Harold Roy Fletcher, FRSE (14 April 1907 – 27 August 1978) was an English botanist and horticulturist. He was Regius Keeper of the Royal Botanic Garden, Edinburgh, from 1956 to 1970 and Her Majesty's Botanist from 1966 to 1978. As an author, he is known as H.R. Fletcher.

==Life==
He was born in Glossop in Derbyshire on 14 April 1907 the son of James Fletcher. He attended Glossop Grammar School. He attended the University of Manchester graduating with a BSc in 1929. He then undertook postgraduate studies at the University of Aberdeen gaining a doctorate (PhD) in 1933.
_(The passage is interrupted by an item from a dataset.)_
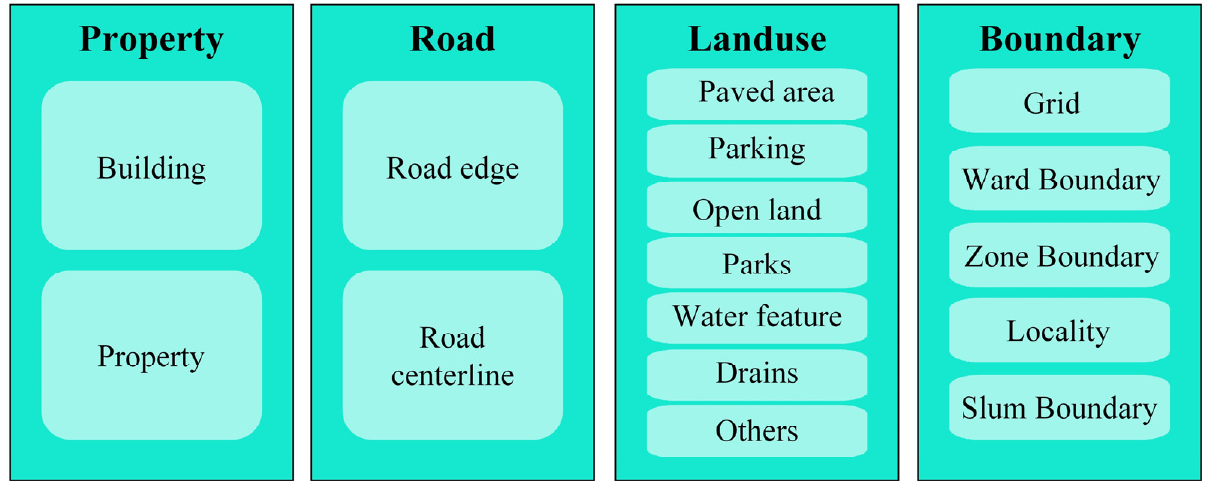
Figure 3. Geodatabase structure of the Hauz Khas ward (I).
In 1943 he was elected a Fellow of the Royal Society of Edinburgh. His proposers were Sir William Wright Smith, James R Matthews, James Ritchie and James Couper Brash. He served as the Society's Vice President 1962 to 1965 and won their Neill Prize for the period 1971-73.
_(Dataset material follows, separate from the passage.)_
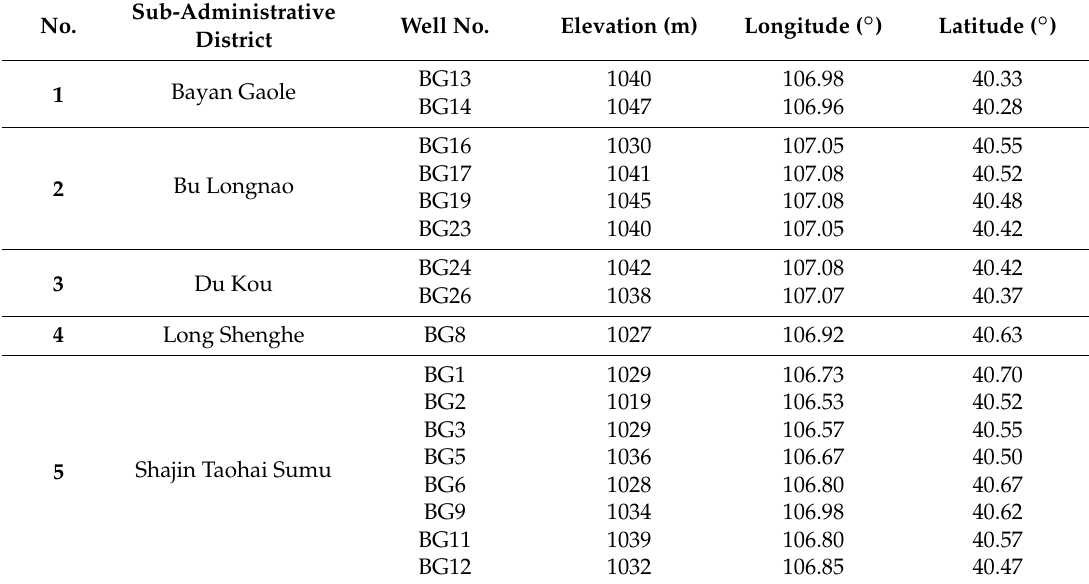
Table 1. Well numbers under different sub-administrative districts of Denko County used for the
From 1951 to 1954 he was Director of the Royal Horticultural Society at Wisley. In 1954 he became Assistant Keeper at the Royal Botanic Garden in Edinburgh and was promoted to be the 11th Regius Keeper in 1956, holding the post until 1970.

The University of Edinburgh and the University of St Andrews both awarded him honorary doctorates (DSc) in 1971.
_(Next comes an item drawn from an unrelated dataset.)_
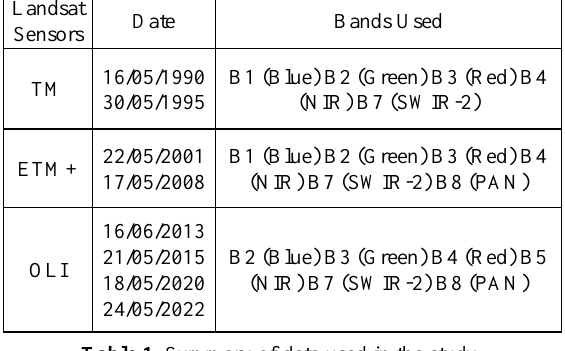
Table 1 . Summary of data used in the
He died on 27 August 1978.

==Publications==

- New Species of Alpine Primula (1941)
- Challenges and Opportunity (1966)
- The Story of the Royal Horticultural Society 1804-1968 (1969)
- Royal Botanic Garden, Edinburgh 1670-1970 (1970)
- Quest of Flowers (1975)
- The Genus Primula (1977)

==Family==
In 1941 he married Evelyn Betty Veronica Sloan.